Geography: Asia Pacific · East Asia · South Korea
The Korea Superconducting Tokamak Advanced Research (KSTAR) facility, operated by the Korea Institute of Fusion Energy (KFE), achieved a world record in early 2024 by sustaining plasma at ion temperatures of 100 million degrees Celsius for 48 seconds — seven times hotter than the Sun's core. The previous record was 30 seconds, set by KSTAR itself in 2021. The reactor uses superconducting magnets to confine hydrogen plasma in a donut-shaped vessel, replicating the energy-producing reactions that power stars.

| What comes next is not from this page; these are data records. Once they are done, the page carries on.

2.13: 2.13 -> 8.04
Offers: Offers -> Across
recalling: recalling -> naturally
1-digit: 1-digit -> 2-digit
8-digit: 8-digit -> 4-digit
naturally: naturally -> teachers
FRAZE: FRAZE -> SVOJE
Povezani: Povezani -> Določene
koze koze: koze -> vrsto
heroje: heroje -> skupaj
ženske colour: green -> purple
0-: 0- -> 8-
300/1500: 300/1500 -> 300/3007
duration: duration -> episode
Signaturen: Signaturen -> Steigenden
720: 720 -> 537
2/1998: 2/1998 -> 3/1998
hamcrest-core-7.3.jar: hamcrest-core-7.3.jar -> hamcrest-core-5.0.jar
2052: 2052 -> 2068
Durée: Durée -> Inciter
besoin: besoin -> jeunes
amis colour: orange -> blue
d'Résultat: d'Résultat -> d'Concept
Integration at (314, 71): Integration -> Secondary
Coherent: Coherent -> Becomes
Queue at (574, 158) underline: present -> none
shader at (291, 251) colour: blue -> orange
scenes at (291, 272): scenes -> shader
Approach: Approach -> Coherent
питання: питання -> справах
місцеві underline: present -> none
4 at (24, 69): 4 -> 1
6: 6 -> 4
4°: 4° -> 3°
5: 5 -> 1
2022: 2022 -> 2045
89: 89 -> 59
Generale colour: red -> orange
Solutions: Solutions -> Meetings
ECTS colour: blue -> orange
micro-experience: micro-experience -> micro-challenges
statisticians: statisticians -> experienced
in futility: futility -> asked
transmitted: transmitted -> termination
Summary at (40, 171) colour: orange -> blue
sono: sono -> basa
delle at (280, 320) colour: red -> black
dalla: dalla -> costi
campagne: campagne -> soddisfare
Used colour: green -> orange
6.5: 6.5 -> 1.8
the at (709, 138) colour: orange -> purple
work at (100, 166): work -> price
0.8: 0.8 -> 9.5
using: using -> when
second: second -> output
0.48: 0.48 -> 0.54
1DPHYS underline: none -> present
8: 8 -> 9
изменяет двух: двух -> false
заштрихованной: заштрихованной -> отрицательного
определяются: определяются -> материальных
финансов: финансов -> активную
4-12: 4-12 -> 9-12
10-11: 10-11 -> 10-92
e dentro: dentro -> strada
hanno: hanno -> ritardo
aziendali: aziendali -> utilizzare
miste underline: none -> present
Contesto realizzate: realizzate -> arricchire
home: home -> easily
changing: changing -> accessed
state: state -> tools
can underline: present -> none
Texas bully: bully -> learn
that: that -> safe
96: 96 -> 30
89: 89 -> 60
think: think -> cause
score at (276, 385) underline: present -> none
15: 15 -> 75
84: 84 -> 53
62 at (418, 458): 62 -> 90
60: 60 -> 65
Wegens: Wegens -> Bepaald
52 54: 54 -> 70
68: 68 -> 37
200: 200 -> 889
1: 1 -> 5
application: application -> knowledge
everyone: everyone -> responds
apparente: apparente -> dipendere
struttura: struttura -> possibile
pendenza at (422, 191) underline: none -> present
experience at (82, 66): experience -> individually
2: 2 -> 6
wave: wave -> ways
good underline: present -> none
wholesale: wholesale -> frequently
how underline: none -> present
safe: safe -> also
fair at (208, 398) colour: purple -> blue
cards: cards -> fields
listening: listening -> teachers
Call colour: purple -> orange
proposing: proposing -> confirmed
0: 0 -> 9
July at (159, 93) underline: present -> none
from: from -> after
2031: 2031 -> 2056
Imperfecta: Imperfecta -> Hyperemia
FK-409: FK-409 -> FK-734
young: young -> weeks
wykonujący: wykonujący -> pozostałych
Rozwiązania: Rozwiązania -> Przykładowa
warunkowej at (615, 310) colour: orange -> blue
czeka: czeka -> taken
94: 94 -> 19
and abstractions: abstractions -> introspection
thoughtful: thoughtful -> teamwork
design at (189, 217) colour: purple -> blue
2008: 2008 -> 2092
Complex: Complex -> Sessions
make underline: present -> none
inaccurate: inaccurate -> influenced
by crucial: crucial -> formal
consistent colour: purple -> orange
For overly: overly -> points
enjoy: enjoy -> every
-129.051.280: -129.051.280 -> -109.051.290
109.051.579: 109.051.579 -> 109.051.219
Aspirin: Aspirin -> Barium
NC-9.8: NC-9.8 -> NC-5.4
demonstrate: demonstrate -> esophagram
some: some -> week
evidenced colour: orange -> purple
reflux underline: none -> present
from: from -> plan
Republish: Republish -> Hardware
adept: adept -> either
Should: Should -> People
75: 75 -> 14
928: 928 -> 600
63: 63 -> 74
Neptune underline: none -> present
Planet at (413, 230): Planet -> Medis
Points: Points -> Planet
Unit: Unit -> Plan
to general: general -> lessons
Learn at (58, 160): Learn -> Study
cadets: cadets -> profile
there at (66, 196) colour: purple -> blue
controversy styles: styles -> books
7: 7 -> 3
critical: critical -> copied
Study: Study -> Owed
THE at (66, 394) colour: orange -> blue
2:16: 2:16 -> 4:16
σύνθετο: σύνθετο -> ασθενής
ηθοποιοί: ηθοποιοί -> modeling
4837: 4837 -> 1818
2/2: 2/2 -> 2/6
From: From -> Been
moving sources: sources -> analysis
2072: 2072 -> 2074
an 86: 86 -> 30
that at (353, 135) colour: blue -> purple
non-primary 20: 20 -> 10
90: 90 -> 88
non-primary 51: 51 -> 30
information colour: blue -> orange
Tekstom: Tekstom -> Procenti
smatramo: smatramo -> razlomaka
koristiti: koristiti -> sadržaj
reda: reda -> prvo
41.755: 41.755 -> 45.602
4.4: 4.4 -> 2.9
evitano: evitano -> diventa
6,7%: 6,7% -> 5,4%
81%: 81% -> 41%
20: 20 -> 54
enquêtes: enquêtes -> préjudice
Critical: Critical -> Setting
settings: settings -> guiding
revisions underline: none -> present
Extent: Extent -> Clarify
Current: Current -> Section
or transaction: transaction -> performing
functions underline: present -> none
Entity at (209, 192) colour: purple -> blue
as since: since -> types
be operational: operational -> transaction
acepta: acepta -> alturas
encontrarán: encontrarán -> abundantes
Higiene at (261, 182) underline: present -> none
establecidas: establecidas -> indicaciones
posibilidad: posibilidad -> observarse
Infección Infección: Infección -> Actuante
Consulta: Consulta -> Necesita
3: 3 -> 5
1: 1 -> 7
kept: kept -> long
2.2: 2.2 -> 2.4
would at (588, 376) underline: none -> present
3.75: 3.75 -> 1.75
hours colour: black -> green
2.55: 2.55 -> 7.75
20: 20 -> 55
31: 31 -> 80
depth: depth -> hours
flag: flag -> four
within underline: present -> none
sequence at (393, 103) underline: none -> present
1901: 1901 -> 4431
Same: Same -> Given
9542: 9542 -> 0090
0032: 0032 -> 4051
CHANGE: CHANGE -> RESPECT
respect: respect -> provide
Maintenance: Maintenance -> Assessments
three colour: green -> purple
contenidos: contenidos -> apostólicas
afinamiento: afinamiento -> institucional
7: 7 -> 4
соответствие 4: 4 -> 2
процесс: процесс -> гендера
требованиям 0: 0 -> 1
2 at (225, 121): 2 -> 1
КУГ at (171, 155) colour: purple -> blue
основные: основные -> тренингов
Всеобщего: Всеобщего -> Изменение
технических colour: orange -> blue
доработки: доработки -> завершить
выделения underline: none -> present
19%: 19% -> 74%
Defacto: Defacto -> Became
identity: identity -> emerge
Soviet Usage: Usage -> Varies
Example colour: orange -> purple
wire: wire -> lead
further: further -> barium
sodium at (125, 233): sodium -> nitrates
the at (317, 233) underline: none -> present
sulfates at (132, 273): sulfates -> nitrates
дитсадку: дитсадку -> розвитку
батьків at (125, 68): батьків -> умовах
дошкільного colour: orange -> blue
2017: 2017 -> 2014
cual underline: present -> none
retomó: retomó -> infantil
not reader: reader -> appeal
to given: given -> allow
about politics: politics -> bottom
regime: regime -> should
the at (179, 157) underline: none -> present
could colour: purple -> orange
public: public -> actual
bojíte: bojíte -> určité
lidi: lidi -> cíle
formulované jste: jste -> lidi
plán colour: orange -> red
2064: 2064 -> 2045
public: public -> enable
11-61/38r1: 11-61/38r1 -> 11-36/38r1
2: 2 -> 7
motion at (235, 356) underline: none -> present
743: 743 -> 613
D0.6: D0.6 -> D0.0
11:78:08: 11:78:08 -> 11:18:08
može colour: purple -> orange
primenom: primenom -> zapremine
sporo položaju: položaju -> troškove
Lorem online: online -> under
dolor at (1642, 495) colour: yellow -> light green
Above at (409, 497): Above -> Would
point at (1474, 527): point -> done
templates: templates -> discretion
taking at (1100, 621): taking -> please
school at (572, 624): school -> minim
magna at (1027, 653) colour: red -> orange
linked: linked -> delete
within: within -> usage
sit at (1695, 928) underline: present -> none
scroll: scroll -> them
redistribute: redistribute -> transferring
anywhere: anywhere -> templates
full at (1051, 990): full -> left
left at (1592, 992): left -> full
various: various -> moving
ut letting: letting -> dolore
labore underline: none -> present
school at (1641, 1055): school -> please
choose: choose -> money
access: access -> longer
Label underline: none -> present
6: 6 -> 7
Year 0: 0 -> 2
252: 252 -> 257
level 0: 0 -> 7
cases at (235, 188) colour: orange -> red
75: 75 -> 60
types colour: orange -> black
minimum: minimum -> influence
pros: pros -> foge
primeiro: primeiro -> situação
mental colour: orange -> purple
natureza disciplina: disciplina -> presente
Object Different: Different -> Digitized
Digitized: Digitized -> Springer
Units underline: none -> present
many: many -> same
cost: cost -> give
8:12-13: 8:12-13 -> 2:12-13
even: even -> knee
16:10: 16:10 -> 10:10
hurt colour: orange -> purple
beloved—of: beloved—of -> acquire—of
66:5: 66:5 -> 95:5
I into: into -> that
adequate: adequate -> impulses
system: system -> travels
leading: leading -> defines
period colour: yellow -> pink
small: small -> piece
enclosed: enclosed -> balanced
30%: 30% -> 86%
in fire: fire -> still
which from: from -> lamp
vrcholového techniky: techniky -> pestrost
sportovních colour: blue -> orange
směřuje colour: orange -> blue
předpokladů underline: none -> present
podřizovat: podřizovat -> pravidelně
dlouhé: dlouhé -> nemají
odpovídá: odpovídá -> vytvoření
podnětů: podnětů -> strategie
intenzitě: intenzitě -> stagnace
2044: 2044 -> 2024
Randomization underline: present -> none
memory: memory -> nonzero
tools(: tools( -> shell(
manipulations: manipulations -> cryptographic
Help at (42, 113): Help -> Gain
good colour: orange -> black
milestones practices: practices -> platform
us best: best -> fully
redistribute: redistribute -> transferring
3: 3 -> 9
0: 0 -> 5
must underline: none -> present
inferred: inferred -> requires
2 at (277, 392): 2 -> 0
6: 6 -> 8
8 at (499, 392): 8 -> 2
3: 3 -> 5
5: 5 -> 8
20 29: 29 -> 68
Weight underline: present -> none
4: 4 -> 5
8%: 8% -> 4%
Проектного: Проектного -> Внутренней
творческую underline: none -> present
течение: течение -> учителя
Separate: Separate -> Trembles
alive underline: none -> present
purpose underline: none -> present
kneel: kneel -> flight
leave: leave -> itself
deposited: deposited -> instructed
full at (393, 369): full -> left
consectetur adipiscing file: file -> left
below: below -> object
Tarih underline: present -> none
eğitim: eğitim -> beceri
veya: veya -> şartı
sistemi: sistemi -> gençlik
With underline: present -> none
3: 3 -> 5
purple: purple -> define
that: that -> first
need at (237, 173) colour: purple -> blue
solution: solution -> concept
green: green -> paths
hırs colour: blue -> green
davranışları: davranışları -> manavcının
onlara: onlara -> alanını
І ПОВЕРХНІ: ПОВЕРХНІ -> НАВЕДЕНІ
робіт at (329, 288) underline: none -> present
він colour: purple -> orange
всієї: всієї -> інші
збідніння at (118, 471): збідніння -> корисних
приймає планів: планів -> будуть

KSTAR's record matters because sustained high-temperature plasma confinement is the central unsolved problem of fusion energy. While other tokamaks (China's EAST, Europe's JET) have achieved higher temperatures or longer durations separately, KSTAR's combination of extreme temperature and duration in a fully superconducting device makes it directly relevant to ITER, the $25B international fusion reactor under construction in France. Korean scientists contribute critical plasma control algorithms and wall materials technology to ITER.
KFE's next target is 300 seconds at 100 million degrees by 2026, which would demonstrate the plasma stability needed for a commercial fusion pilot plant. Korea's fusion program operates on a fraction of the budget of US or European efforts but consistently delivers record-breaking results, reflecting the same 'execute faster, cheaper' ethos that drives Korean manufacturing. The 2024 upgrade installed tungsten divertors replacing carbon ones, enabling longer plasma operations without contamination.